[Supplied material]

+++++

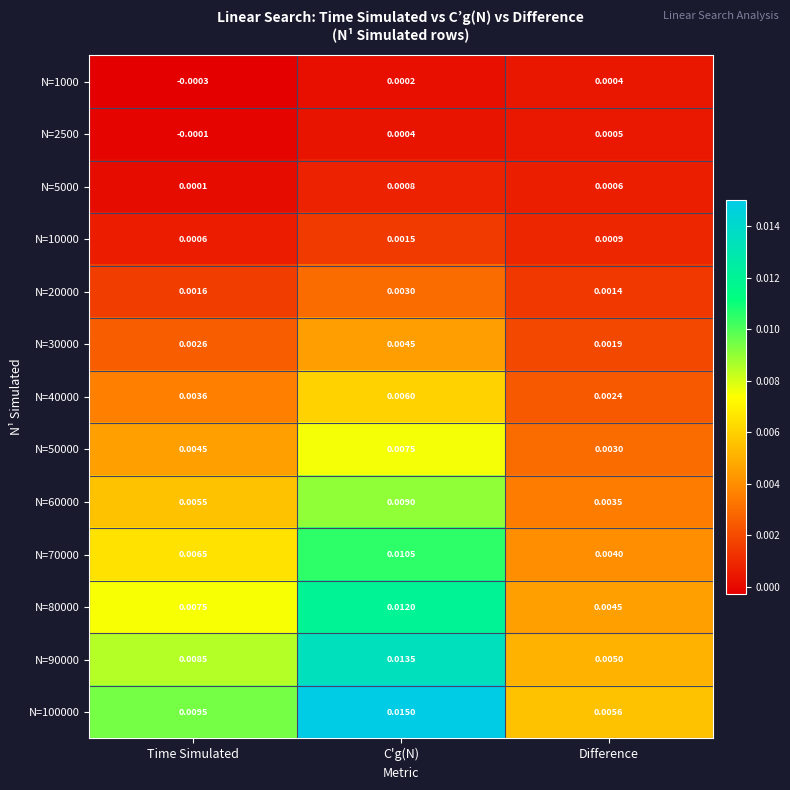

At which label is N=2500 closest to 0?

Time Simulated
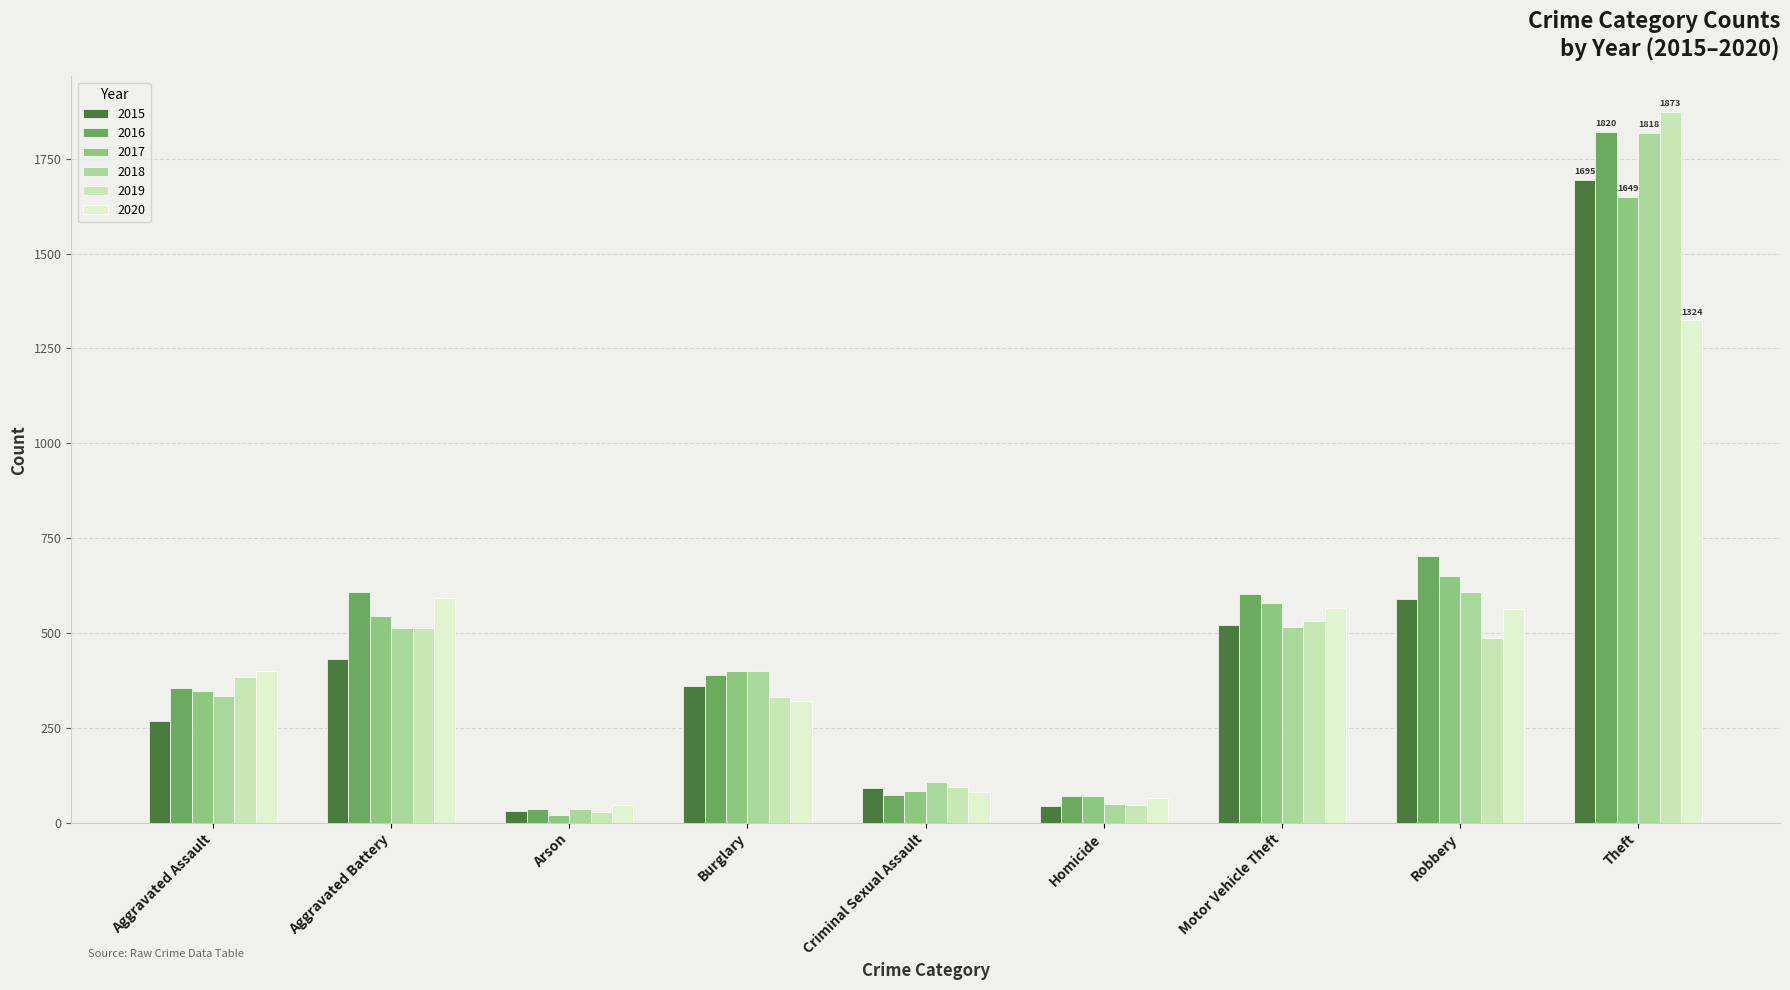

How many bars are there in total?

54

+++++

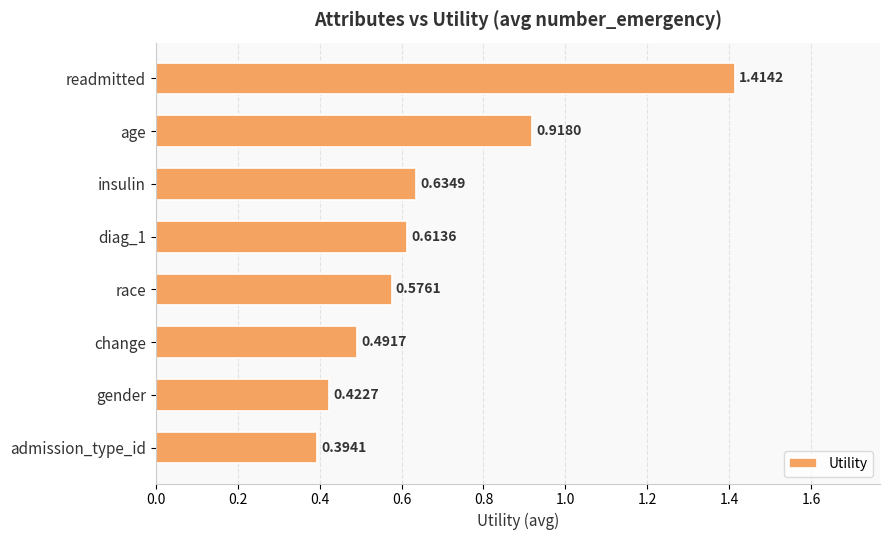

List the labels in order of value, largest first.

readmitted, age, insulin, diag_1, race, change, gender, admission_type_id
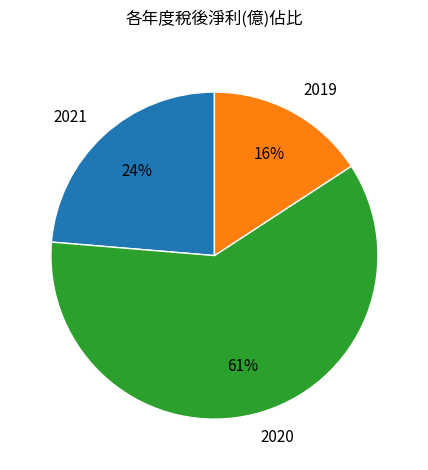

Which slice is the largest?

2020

+++++

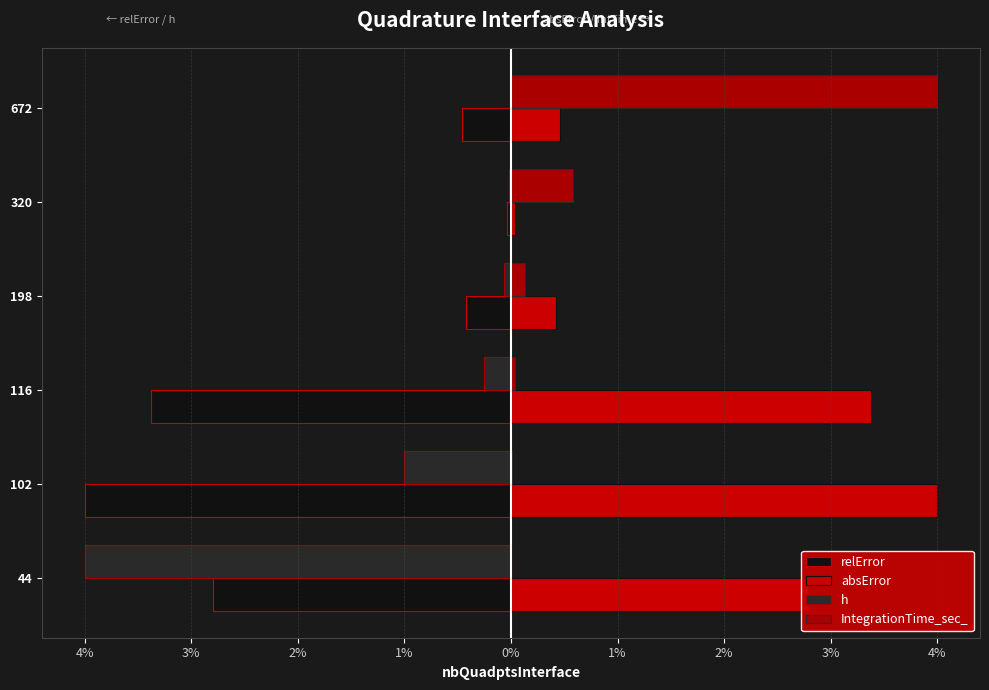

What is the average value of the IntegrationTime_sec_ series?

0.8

+++++

[About this exercise] Please copy the records word for word, from the line containing "At which label is N=2500 closest to 0?" through the line containing "How many bars are there in total?", leaving the pictures out.

[Answer section]
At which label is N=2500 closest to 0?

Time Simulated

How many bars are there in total?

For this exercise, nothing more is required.